*ISTRUZIONI DEL COMPITO*: Secondo il testo da analizzare, quali due organismi hanno collaborato alla stesura del rapporto sugli incentivi fiscali alle compagnie minerarie in Africa?

*TESTO DA ANALIZZARE*:
===============
Mentre il mondo guarda con crescente attenzione alle risorse del sottosuolo africano, teatro di una nuova corsa globale ai minerali critici e alle terre rare essenziali per la transizione energetica e digitale, un nuovo rapporto getta una luce critica su una pratica diffusa e dannosa: la concessione di generosi incentivi fiscali alle compagnie minerarie. Il documento, intitolato “Rethinking Tax Incentives in the Mining Sector in Africa” e frutto della collaborazione tra il Forum Intergovernativo su Miniere, Minerali, Metalli e Sviluppo Sostenibile (Igf) e la Commissione Economica per l’Africa delle Nazioni Unite (Uneca), lancia un messaggio forte e chiaro: è ora che l’Africa smetta di svendere le proprie ricchezze.
===============
Voci memorizzate
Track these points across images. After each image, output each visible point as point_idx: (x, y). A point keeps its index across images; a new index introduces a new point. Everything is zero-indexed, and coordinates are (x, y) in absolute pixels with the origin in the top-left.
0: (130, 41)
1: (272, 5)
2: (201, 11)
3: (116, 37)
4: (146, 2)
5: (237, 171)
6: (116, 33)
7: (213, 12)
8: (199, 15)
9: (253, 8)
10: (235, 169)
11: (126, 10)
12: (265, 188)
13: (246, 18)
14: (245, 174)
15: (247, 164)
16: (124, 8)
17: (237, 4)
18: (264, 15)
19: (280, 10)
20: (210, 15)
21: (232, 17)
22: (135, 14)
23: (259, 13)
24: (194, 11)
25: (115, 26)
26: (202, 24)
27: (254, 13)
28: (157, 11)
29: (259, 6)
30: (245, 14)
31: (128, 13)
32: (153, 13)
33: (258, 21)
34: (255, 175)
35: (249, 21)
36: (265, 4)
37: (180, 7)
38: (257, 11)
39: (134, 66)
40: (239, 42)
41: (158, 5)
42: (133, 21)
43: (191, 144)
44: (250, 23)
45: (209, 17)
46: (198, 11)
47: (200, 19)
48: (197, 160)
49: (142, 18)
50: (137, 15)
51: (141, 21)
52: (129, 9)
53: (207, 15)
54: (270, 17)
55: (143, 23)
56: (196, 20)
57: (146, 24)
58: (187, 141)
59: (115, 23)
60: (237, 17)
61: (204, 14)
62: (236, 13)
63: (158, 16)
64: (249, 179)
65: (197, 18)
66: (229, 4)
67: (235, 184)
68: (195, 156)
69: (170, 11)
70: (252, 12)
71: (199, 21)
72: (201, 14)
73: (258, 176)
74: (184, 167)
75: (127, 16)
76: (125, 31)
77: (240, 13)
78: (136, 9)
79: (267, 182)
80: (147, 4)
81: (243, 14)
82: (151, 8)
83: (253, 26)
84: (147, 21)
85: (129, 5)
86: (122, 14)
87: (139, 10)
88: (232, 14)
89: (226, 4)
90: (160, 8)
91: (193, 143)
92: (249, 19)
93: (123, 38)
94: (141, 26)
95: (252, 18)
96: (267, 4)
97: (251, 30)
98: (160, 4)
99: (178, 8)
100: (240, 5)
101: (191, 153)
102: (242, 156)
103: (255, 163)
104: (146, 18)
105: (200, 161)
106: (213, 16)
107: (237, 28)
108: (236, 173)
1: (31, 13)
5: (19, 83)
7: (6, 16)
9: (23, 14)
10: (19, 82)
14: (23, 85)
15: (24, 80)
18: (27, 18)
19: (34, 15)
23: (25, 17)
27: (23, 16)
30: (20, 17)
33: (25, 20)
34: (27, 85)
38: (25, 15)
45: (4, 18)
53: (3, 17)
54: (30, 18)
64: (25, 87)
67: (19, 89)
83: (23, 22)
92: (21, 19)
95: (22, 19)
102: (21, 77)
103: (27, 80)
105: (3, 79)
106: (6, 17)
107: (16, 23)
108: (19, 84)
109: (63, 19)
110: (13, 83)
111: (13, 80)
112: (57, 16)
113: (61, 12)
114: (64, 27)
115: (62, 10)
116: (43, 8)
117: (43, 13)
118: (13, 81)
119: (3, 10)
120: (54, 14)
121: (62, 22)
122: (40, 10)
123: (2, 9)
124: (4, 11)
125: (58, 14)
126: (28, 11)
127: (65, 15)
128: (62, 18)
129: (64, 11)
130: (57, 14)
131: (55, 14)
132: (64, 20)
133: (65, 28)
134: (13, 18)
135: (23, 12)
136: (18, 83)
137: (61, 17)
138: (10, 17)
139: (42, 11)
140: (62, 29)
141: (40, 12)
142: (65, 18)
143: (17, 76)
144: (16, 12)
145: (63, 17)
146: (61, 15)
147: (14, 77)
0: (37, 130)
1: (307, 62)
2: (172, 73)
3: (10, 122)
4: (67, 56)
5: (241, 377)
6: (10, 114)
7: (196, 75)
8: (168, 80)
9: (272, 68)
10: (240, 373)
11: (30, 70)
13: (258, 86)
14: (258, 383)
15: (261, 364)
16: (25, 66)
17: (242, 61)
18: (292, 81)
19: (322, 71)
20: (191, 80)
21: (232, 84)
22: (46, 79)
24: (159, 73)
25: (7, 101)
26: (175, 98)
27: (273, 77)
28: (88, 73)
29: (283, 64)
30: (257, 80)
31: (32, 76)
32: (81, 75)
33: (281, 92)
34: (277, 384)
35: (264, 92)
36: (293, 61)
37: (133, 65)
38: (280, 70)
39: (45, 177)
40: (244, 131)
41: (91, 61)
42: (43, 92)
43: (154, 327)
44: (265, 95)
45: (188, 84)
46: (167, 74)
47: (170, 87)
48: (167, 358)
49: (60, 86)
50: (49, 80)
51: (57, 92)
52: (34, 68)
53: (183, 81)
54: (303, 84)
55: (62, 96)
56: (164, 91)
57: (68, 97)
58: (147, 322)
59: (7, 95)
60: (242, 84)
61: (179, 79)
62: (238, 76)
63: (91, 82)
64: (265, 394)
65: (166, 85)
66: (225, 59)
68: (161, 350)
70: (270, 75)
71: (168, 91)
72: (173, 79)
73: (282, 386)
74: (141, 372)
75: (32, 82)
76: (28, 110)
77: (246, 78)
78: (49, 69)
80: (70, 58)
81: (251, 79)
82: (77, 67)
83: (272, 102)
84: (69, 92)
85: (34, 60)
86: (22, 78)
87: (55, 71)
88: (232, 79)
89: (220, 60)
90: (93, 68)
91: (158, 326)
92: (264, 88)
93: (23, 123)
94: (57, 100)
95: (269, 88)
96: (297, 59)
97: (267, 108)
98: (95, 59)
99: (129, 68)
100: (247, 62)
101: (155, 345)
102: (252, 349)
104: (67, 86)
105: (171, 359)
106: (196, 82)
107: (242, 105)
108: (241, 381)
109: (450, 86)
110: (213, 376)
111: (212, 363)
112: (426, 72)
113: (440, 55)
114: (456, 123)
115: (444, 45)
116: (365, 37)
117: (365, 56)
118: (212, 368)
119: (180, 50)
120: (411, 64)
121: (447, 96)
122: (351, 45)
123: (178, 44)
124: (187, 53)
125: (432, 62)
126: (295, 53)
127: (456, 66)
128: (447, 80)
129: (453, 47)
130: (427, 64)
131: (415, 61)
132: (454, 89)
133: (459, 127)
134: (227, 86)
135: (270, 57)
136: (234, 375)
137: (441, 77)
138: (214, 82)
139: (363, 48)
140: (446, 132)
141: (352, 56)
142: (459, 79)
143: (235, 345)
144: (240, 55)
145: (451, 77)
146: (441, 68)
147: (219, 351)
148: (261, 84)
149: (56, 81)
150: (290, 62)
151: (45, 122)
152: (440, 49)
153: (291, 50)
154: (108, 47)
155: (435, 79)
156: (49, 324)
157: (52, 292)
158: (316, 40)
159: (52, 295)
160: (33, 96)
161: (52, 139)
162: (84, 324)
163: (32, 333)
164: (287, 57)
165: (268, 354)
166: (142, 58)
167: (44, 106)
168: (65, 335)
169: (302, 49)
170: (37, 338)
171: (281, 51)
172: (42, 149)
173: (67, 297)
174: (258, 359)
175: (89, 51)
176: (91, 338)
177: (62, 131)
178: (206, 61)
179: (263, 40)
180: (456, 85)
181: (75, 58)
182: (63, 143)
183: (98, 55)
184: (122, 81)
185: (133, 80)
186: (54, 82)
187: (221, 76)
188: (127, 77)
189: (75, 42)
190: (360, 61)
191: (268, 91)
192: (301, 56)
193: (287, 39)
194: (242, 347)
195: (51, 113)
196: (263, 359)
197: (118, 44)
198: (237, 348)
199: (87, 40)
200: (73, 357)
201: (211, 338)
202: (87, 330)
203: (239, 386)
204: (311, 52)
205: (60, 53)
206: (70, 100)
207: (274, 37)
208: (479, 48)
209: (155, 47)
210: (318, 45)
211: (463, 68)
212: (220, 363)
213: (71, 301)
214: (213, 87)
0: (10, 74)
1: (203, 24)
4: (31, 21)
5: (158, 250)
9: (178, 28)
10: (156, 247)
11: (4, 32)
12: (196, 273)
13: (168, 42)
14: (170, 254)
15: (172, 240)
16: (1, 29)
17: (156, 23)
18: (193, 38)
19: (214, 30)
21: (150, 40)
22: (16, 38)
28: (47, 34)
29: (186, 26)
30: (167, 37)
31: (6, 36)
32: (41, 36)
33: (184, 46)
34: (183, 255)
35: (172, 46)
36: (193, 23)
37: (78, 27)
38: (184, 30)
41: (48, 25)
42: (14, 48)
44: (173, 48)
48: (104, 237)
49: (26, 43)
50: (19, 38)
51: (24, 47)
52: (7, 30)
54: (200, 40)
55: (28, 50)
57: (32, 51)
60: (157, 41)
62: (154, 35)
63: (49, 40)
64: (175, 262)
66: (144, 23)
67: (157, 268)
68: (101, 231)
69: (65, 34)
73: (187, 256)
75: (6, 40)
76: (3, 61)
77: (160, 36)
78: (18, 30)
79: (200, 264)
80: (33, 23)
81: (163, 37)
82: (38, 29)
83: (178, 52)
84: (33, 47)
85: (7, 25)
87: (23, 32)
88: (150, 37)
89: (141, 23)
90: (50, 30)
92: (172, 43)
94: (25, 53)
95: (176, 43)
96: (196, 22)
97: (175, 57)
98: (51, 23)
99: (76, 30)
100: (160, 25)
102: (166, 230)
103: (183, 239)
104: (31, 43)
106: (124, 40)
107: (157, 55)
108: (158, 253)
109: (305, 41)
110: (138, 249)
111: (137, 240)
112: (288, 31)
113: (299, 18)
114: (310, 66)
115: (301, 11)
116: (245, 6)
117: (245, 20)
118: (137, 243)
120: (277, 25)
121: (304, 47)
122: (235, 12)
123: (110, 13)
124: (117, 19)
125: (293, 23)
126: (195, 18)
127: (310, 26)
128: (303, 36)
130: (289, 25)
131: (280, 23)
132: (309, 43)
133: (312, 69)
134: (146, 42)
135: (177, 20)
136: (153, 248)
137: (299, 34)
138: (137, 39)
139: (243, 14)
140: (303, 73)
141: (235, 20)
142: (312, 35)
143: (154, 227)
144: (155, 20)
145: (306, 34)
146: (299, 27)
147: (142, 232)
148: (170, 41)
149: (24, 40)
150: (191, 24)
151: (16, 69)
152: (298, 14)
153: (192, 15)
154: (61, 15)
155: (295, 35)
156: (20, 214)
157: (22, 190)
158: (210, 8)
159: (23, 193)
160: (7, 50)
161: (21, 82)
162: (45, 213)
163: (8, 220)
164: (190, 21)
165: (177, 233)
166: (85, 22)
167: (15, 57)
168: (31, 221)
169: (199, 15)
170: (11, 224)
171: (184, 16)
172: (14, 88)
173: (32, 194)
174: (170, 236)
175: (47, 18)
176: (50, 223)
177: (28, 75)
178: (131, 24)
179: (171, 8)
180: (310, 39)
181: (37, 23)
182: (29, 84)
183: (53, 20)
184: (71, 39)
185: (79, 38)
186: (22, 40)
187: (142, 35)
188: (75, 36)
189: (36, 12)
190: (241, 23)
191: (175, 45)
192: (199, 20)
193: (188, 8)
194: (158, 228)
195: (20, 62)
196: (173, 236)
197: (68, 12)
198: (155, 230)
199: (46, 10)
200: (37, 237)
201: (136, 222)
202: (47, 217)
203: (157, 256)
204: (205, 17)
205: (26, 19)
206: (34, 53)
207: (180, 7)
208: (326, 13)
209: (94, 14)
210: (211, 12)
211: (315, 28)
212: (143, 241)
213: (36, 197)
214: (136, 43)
===============
*RISPOSTA*: Il Forum Intergovernativo su Miniere, Minerali, Metalli e Sviluppo Sostenibile (Igf) e la Commissione Economica per l'Africa delle Nazioni Unite (Uneca).